Rohingya Muslims being wiped off Myanmar's map


              FILE - In this Sept. 7, 2017 file photo, flames engulf a house in Gawdu Zara village, northern Rakhine state, Myanmar. Security forces and allied mobs have burned down thousands of homes in Northern Rakhine state, where the vast majority of the country's 1.1 million Rohingya lived, in recent weeks. (AP Photo, File)
FILE - In this Sept. 7, 2017 file photo, flames engulf a house in Gawdu Zara village, northern Rakhine state, Myanmar. Security forces and allied mobs have burned down thousands of homes in Northern Rakhine state, where the vast majority of the country's 1.1 million Rohingya lived, in recent weeks. (AP Photo, File)

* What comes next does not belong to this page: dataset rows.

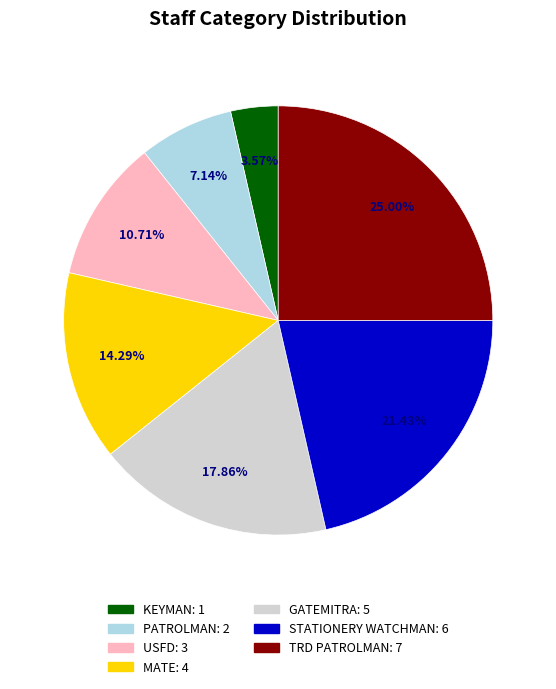

To the nearest percent, what is the combined percentage of TRD PATROLMAN and GATEMITRA?

43%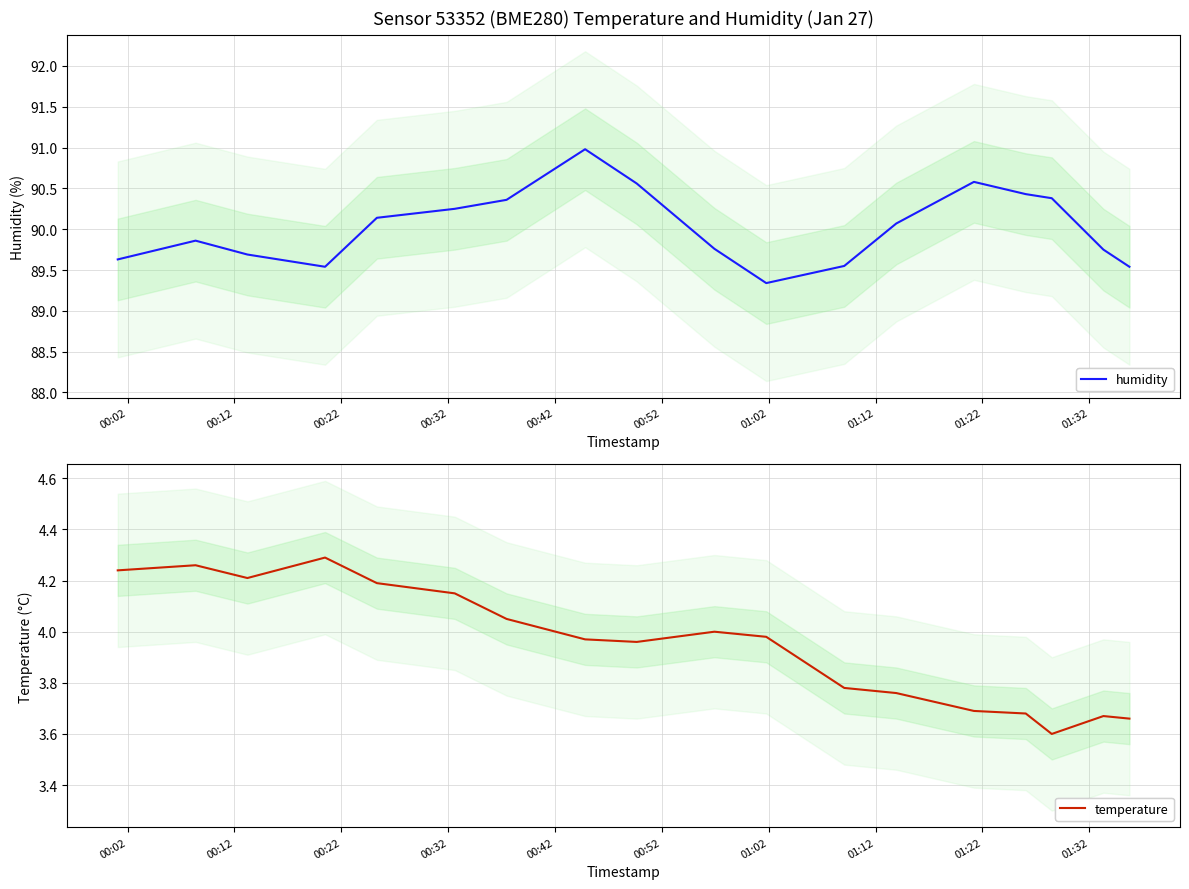

Which series has the largest range (max minus min)?

humidity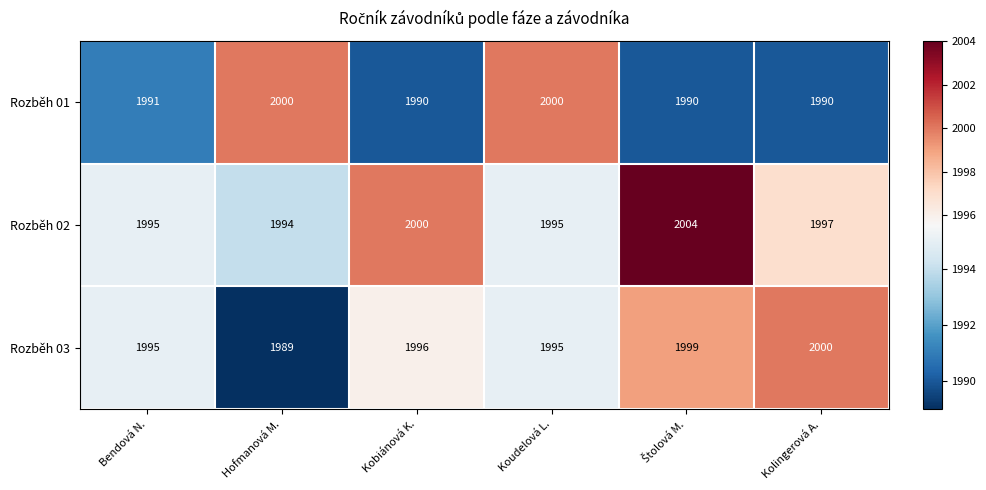

What is the smallest value displayed?

1989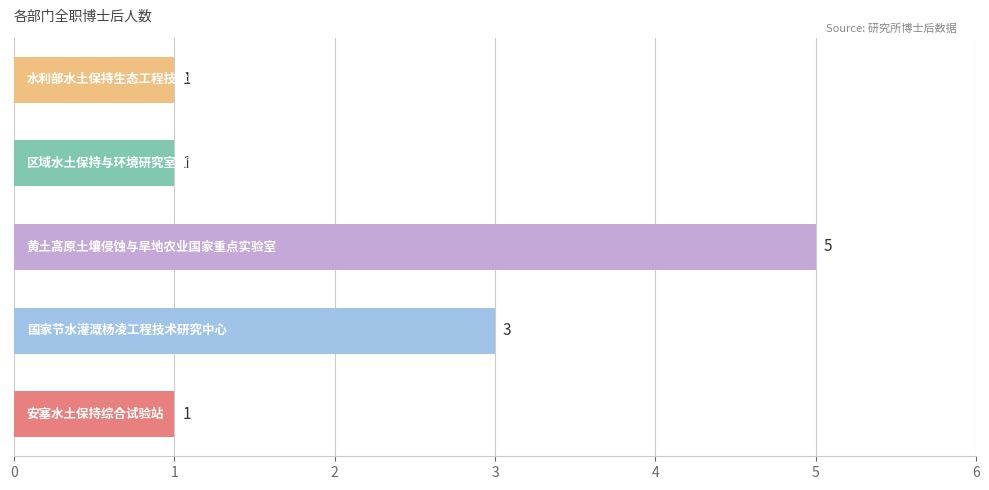

What is the difference between the second highest and minimum values?

2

YANGON, Myanmar (AP) - Rohingya Muslims are quite literally being wiped off the map in Myanmar.

After attacks by Muslim militants last month, thousands of homes were burned in Rohingya enclaves of the predominantly Buddhist nation.

More than 500,000 people - roughly half their population - fled to neighboring Bangladesh in the past year, most in the last three weeks. And they are still leaving.

The Rohingya's plight has been decried as ethnic cleansing. And despite assurances Tuesday by Myanmar's leader, Aung San Suu Kyi, few believe they will ever be welcomed back.

The Arakan Project, which works to improve conditions for the ethnic minority, is documenting attacks on three Rohingya townships.

Satellite imagery released by Human Rights Watch on Tuesday shows swaths of scorched landscape and the near-total destruction of 214 villages.